◆ **EXERCISE INPUT**
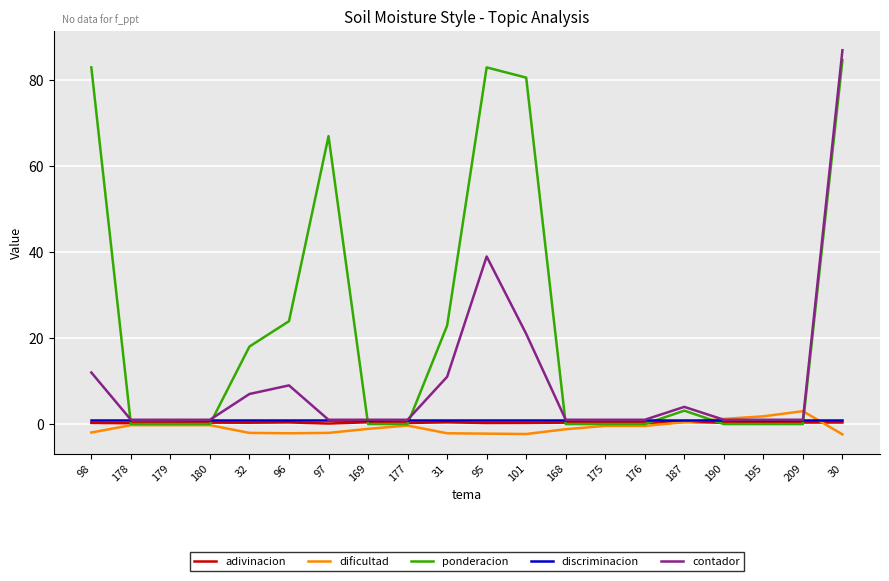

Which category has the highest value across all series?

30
--
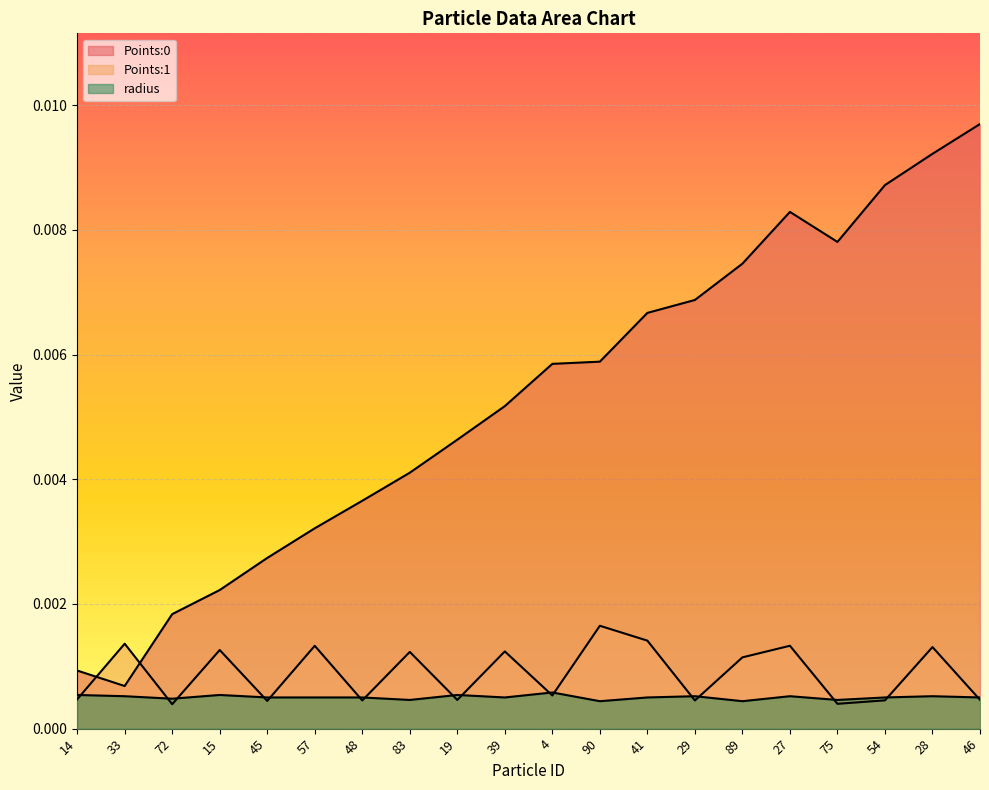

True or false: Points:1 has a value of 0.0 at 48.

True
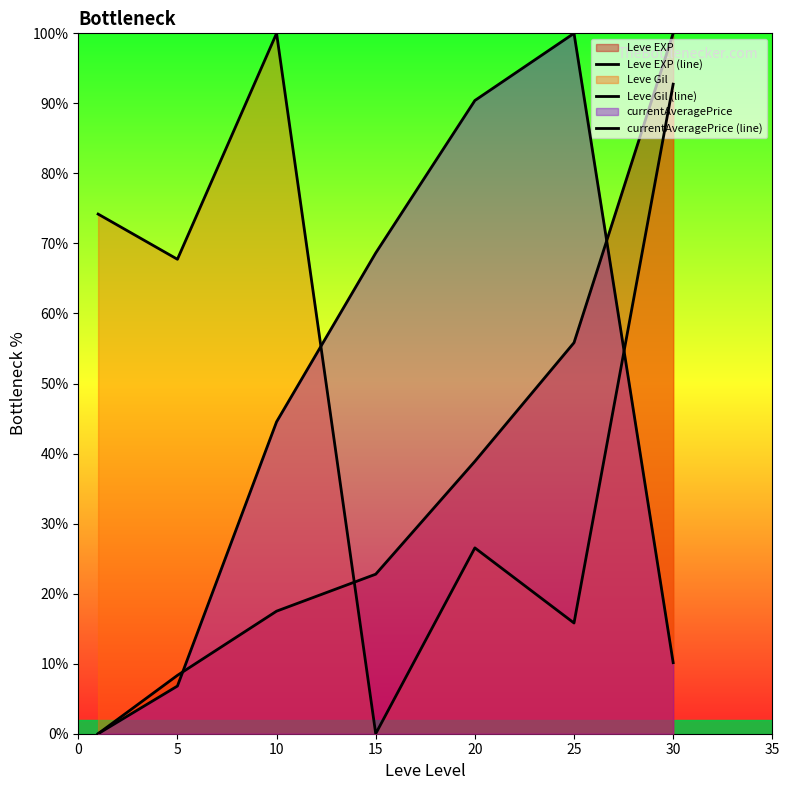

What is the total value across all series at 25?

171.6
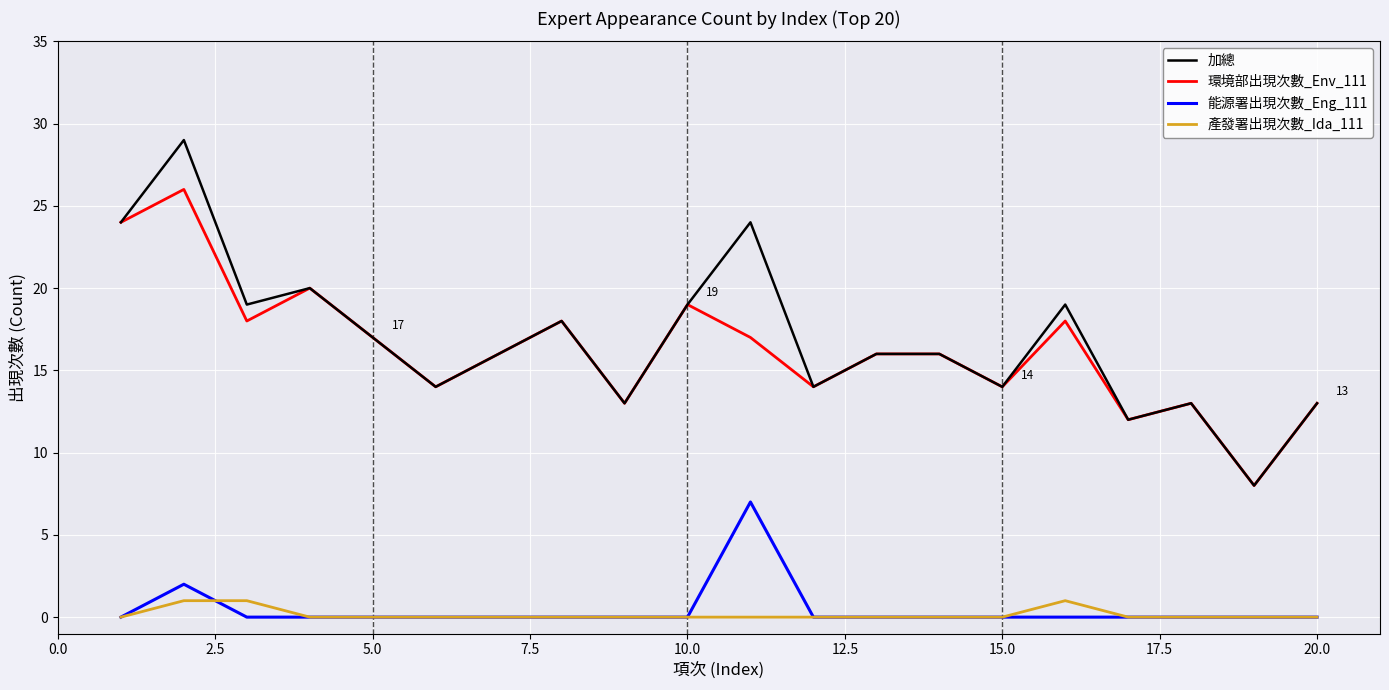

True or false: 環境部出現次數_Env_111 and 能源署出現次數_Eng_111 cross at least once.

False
---
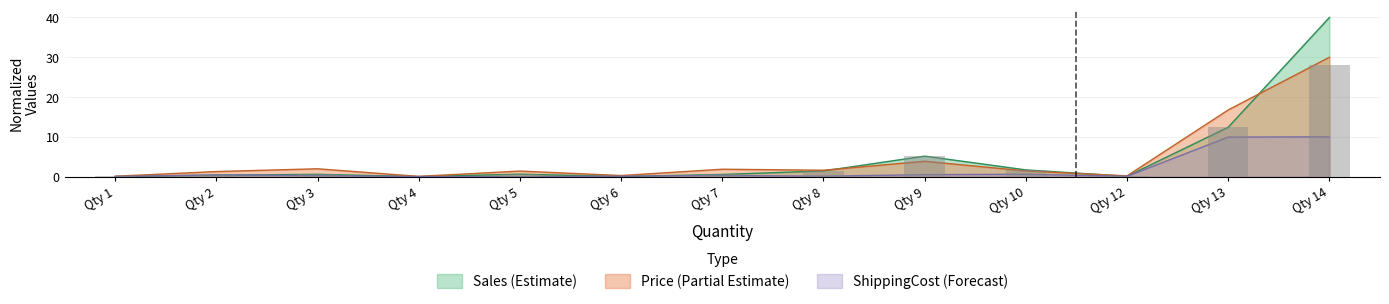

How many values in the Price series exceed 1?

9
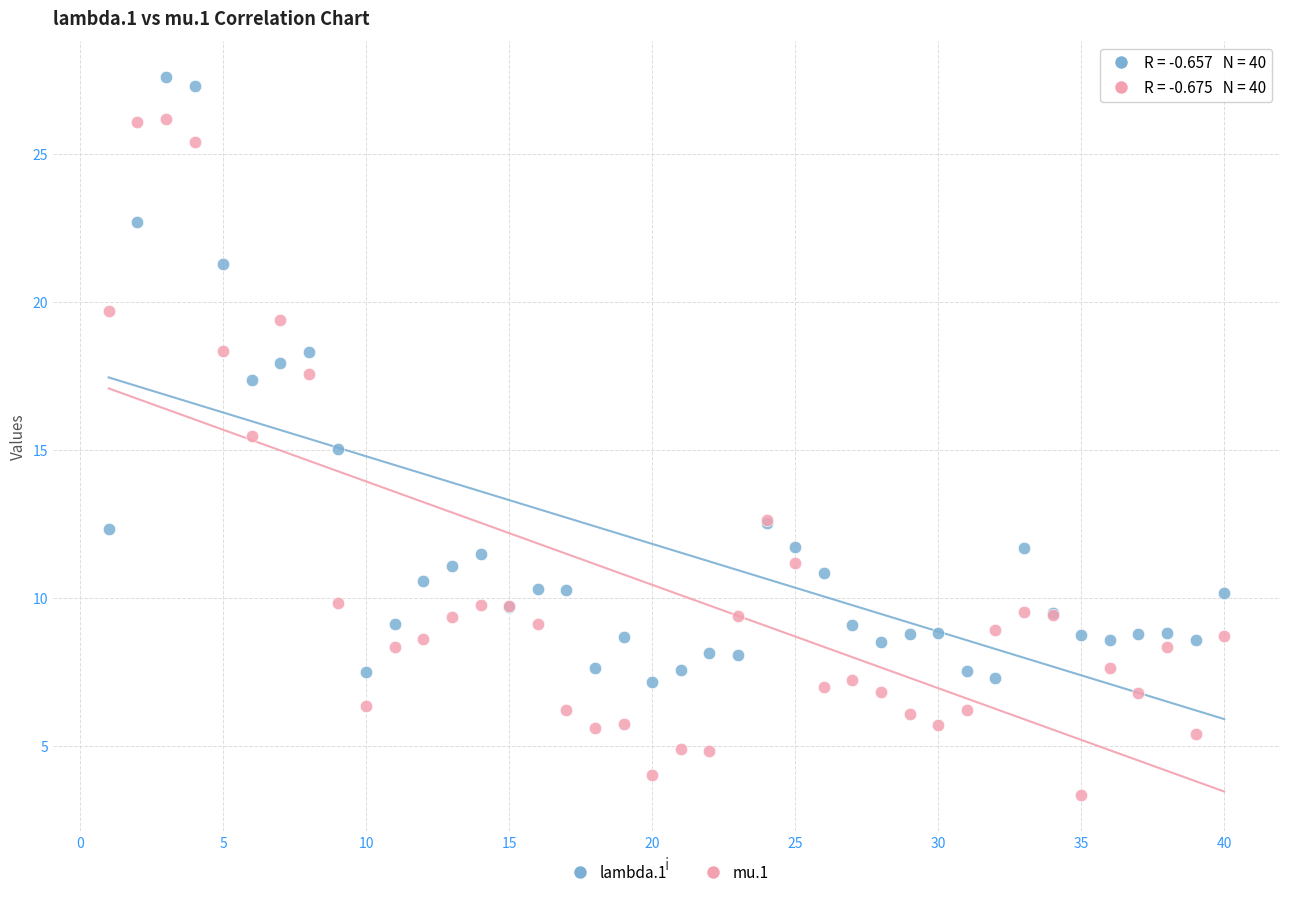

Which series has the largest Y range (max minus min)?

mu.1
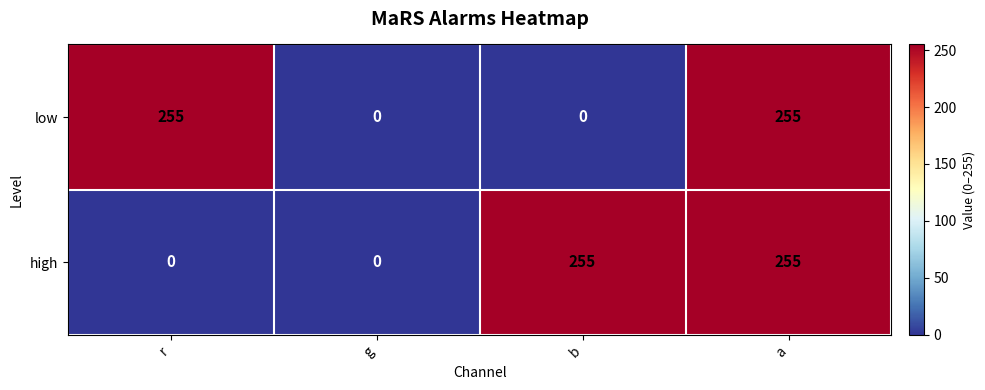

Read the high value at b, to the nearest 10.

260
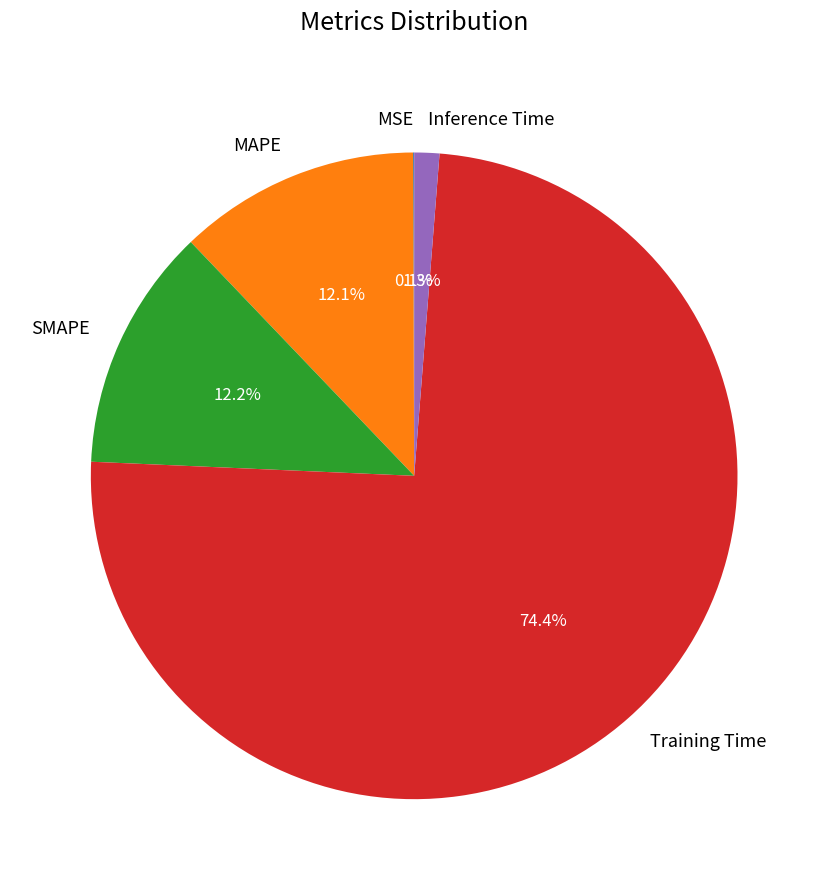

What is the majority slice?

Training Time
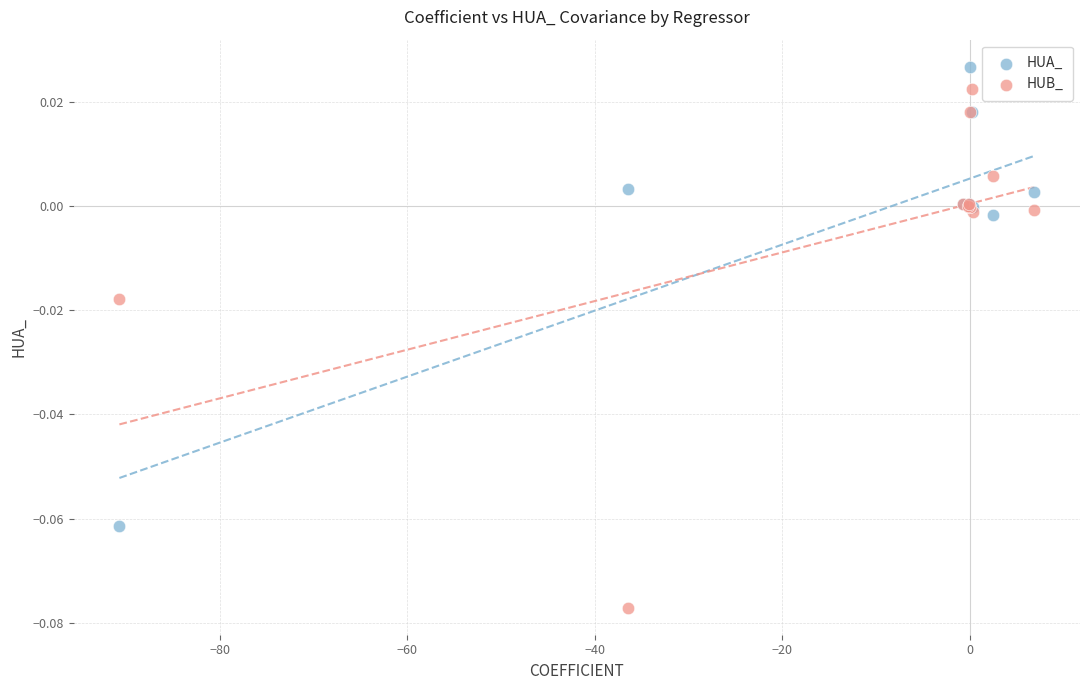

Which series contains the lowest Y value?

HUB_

◆ **YOUR OBJECTIVE**
Write down, word for word, the lines from the one with "True or false: Points:1" to the one with "True or false: 環境部出現次數_Env_111", including both of those lines. Leave the pictures out.

◆ **YOUR RESPONSE**
True or false: Points:1 has a value of 0.0 at 48.

True

What is the total value across all series at 25?

171.6

True or false: 環境部出現次數_Env_111 and 能源署出現次數_Eng_111 cross at least once.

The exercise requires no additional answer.